HEYWOOD, John (c. 15001565), sometimes styled “the Epigrammatist,” was born, it is not known in what year, at North Mims near St Albans. He was educated at Oxford, and afterwards made the acquaintance of Sir Thomas More, who introduced him at court. His skill in music and his inexhaustible fund of ready wit made him a special favourite of Henry VIII., and afterwards of his daughter Mary. On the accession of Elizabeth, Heywood, who was a zealous Catholic, retired to Malines in Belgium, where he died in 1565. A collection of his works was published in 1562.

His longest single composition is the allegorical work, written in the octave stanza, entitled The Spider and the Fly (1556), in which the flies are the Roman Catholics and the spiders the Protestants, while Queen Mary is represented by the housemaid with her broom (the sword), executing the commands of her master (Christ) and her mistress (the church). It has been justly characterized by Warton as dull, tedious, and trifling.
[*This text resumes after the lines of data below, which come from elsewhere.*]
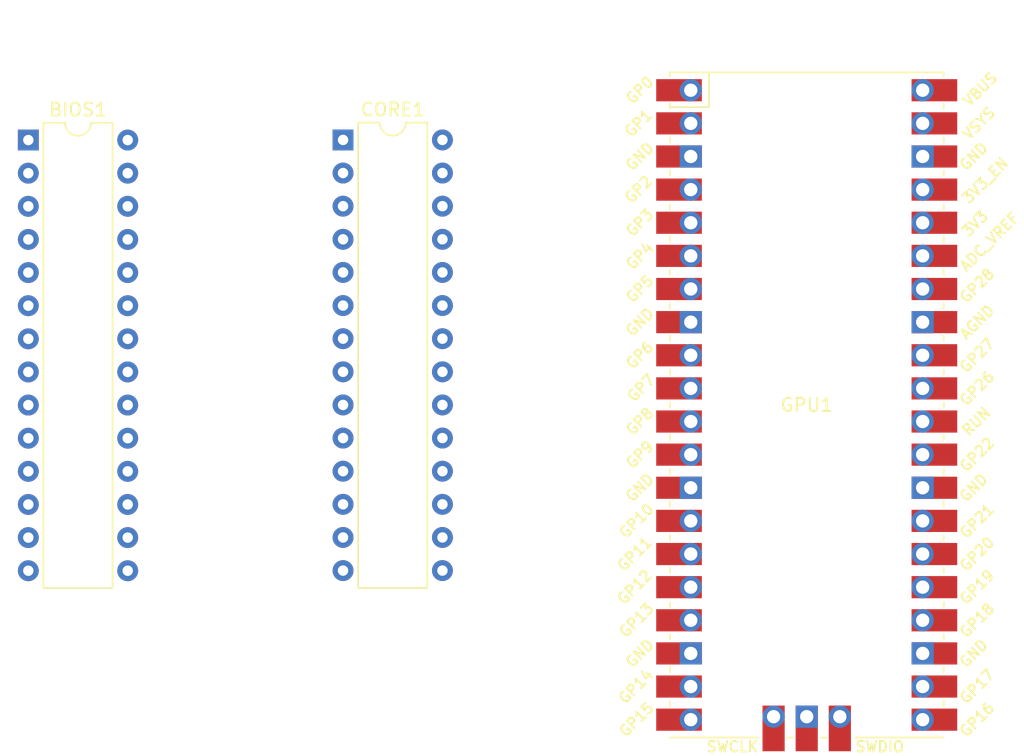
<source format=kicad_pcb>
(kicad_pcb (version 20211014) (generator pcbnew)

  (general
    (thickness 1.6)
  )

  (paper "A4")
  (layers
    (0 "F.Cu" signal)
    (31 "B.Cu" signal)
    (32 "B.Adhes" user "B.Adhesive")
    (33 "F.Adhes" user "F.Adhesive")
    (34 "B.Paste" user)
    (35 "F.Paste" user)
    (36 "B.SilkS" user "B.Silkscreen")
    (37 "F.SilkS" user "F.Silkscreen")
    (38 "B.Mask" user)
    (39 "F.Mask" user)
    (40 "Dwgs.User" user "User.Drawings")
    (41 "Cmts.User" user "User.Comments")
    (42 "Eco1.User" user "User.Eco1")
    (43 "Eco2.User" user "User.Eco2")
    (44 "Edge.Cuts" user)
    (45 "Margin" user)
    (46 "B.CrtYd" user "B.Courtyard")
    (47 "F.CrtYd" user "F.Courtyard")
    (48 "B.Fab" user)
    (49 "F.Fab" user)
    (50 "User.1" user)
    (51 "User.2" user)
    (52 "User.3" user)
    (53 "User.4" user)
    (54 "User.5" user)
    (55 "User.6" user)
    (56 "User.7" user)
    (57 "User.8" user)
    (58 "User.9" user)
  )

  (setup
    (pad_to_mask_clearance 0)
    (pcbplotparams
      (layerselection 0x00010fc_ffffffff)
      (disableapertmacros false)
      (usegerberextensions false)
      (usegerberattributes true)
      (usegerberadvancedattributes true)
      (creategerberjobfile true)
      (svguseinch false)
      (svgprecision 6)
      (excludeedgelayer true)
      (plotframeref false)
      (viasonmask false)
      (mode 1)
      (useauxorigin false)
      (hpglpennumber 1)
      (hpglpenspeed 20)
      (hpglpendiameter 15.000000)
      (dxfpolygonmode true)
      (dxfimperialunits true)
      (dxfusepcbnewfont true)
      (psnegative false)
      (psa4output false)
      (plotreference true)
      (plotvalue true)
      (plotinvisibletext false)
      (sketchpadsonfab false)
      (subtractmaskfromsilk false)
      (outputformat 1)
      (mirror false)
      (drillshape 1)
      (scaleselection 1)
      (outputdirectory "")
    )
  )

  (net 0 "")
  (net 1 "unconnected-(BIOS1-Pad1)")
  (net 2 "unconnected-(BIOS1-Pad2)")
  (net 3 "unconnected-(BIOS1-Pad3)")
  (net 4 "unconnected-(BIOS1-Pad4)")
  (net 5 "unconnected-(BIOS1-Pad5)")
  (net 6 "unconnected-(BIOS1-Pad6)")
  (net 7 "unconnected-(BIOS1-Pad7)")
  (net 8 "Net-(BIOS1-Pad22)")
  (net 9 "unconnected-(BIOS1-Pad9)")
  (net 10 "unconnected-(BIOS1-Pad10)")
  (net 11 "unconnected-(BIOS1-Pad11)")
  (net 12 "unconnected-(BIOS1-Pad12)")
  (net 13 "unconnected-(BIOS1-Pad13)")
  (net 14 "unconnected-(BIOS1-Pad14)")
  (net 15 "unconnected-(BIOS1-Pad15)")
  (net 16 "unconnected-(BIOS1-Pad16)")
  (net 17 "unconnected-(BIOS1-Pad17)")
  (net 18 "unconnected-(BIOS1-Pad18)")
  (net 19 "unconnected-(BIOS1-Pad19)")
  (net 20 "unconnected-(BIOS1-Pad20)")
  (net 21 "unconnected-(BIOS1-Pad21)")
  (net 22 "unconnected-(BIOS1-Pad23)")
  (net 23 "unconnected-(BIOS1-Pad24)")
  (net 24 "unconnected-(BIOS1-Pad25)")
  (net 25 "unconnected-(BIOS1-Pad26)")
  (net 26 "unconnected-(BIOS1-Pad27)")
  (net 27 "unconnected-(BIOS1-Pad28)")
  (net 28 "unconnected-(CORE1-Pad1)")
  (net 29 "unconnected-(CORE1-Pad2)")
  (net 30 "unconnected-(CORE1-Pad3)")
  (net 31 "unconnected-(CORE1-Pad4)")
  (net 32 "unconnected-(CORE1-Pad5)")
  (net 33 "unconnected-(CORE1-Pad6)")
  (net 34 "unconnected-(CORE1-Pad7)")
  (net 35 "Net-(CORE1-Pad22)")
  (net 36 "unconnected-(CORE1-Pad9)")
  (net 37 "unconnected-(CORE1-Pad10)")
  (net 38 "unconnected-(CORE1-Pad11)")
  (net 39 "unconnected-(CORE1-Pad12)")
  (net 40 "unconnected-(CORE1-Pad13)")
  (net 41 "unconnected-(CORE1-Pad14)")
  (net 42 "unconnected-(CORE1-Pad15)")
  (net 43 "unconnected-(CORE1-Pad16)")
  (net 44 "unconnected-(CORE1-Pad17)")
  (net 45 "unconnected-(CORE1-Pad18)")
  (net 46 "unconnected-(CORE1-Pad19)")
  (net 47 "unconnected-(CORE1-Pad20)")
  (net 48 "unconnected-(CORE1-Pad21)")
  (net 49 "unconnected-(CORE1-Pad23)")
  (net 50 "unconnected-(CORE1-Pad24)")
  (net 51 "unconnected-(CORE1-Pad25)")
  (net 52 "unconnected-(CORE1-Pad26)")
  (net 53 "unconnected-(CORE1-Pad27)")
  (net 54 "unconnected-(CORE1-Pad28)")
  (net 55 "unconnected-(GPU1-Pad1)")
  (net 56 "unconnected-(GPU1-Pad2)")
  (net 57 "unconnected-(GPU1-Pad3)")
  (net 58 "unconnected-(GPU1-Pad4)")
  (net 59 "unconnected-(GPU1-Pad5)")
  (net 60 "unconnected-(GPU1-Pad6)")
  (net 61 "unconnected-(GPU1-Pad7)")
  (net 62 "unconnected-(GPU1-Pad8)")
  (net 63 "unconnected-(GPU1-Pad9)")
  (net 64 "unconnected-(GPU1-Pad10)")
  (net 65 "unconnected-(GPU1-Pad11)")
  (net 66 "unconnected-(GPU1-Pad12)")
  (net 67 "unconnected-(GPU1-Pad13)")
  (net 68 "unconnected-(GPU1-Pad14)")
  (net 69 "unconnected-(GPU1-Pad15)")
  (net 70 "unconnected-(GPU1-Pad16)")
  (net 71 "unconnected-(GPU1-Pad17)")
  (net 72 "unconnected-(GPU1-Pad18)")
  (net 73 "unconnected-(GPU1-Pad19)")
  (net 74 "unconnected-(GPU1-Pad20)")
  (net 75 "unconnected-(GPU1-Pad21)")
  (net 76 "unconnected-(GPU1-Pad22)")
  (net 77 "unconnected-(GPU1-Pad23)")
  (net 78 "unconnected-(GPU1-Pad24)")
  (net 79 "unconnected-(GPU1-Pad25)")
  (net 80 "unconnected-(GPU1-Pad26)")
  (net 81 "unconnected-(GPU1-Pad27)")
  (net 82 "unconnected-(GPU1-Pad28)")
  (net 83 "unconnected-(GPU1-Pad29)")
  (net 84 "unconnected-(GPU1-Pad30)")
  (net 85 "unconnected-(GPU1-Pad31)")
  (net 86 "unconnected-(GPU1-Pad32)")
  (net 87 "unconnected-(GPU1-Pad33)")
  (net 88 "unconnected-(GPU1-Pad34)")
  (net 89 "unconnected-(GPU1-Pad35)")
  (net 90 "unconnected-(GPU1-Pad36)")
  (net 91 "unconnected-(GPU1-Pad37)")
  (net 92 "unconnected-(GPU1-Pad38)")
  (net 93 "unconnected-(GPU1-Pad39)")
  (net 94 "unconnected-(GPU1-Pad40)")
  (net 95 "unconnected-(GPU1-Pad41)")
  (net 96 "unconnected-(GPU1-Pad42)")
  (net 97 "unconnected-(GPU1-Pad43)")

  (footprint "Package_DIP:DIP-28_W7.62mm" (layer "F.Cu") (at 69.86 43.19))

  (footprint "Package_DIP:DIP-28_W7.62mm" (layer "F.Cu") (at 93.99 43.18))

  (footprint "MCU_RaspberryPi_and_Boards:RPi_Pico_SMD_TH" (layer "F.Cu") (at 129.54 63.5))

)

</source>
Of greater literary interest are the Interludes (A Play between Johan the Husband, Tyb the Wife, and Sir Johan the Priest; A merry Play between the Pardoner and the Friar, the Curate and Neighbour Prat; The play called the four P’s, a new and very merry Interlude of a Palmer, a Pardoner, a Polycary, and a Pedlar; A Play of Genteelness and Nobility; A Play of Love; A Play of the Weather) which form a connecting link between the old moralities and the modern drama, and were extremely popular in their day. They generally represent some ludicrous incident of a homely kind in a style of the broadest farce, but in their way display considerable skill and talent. Other works of Heywood are a comic poem in long verse entitled A Dialogue containing in effect the number of all the Proverbs in the English tongue compact in a matter concerning two marriages; and three collections of Epigrams.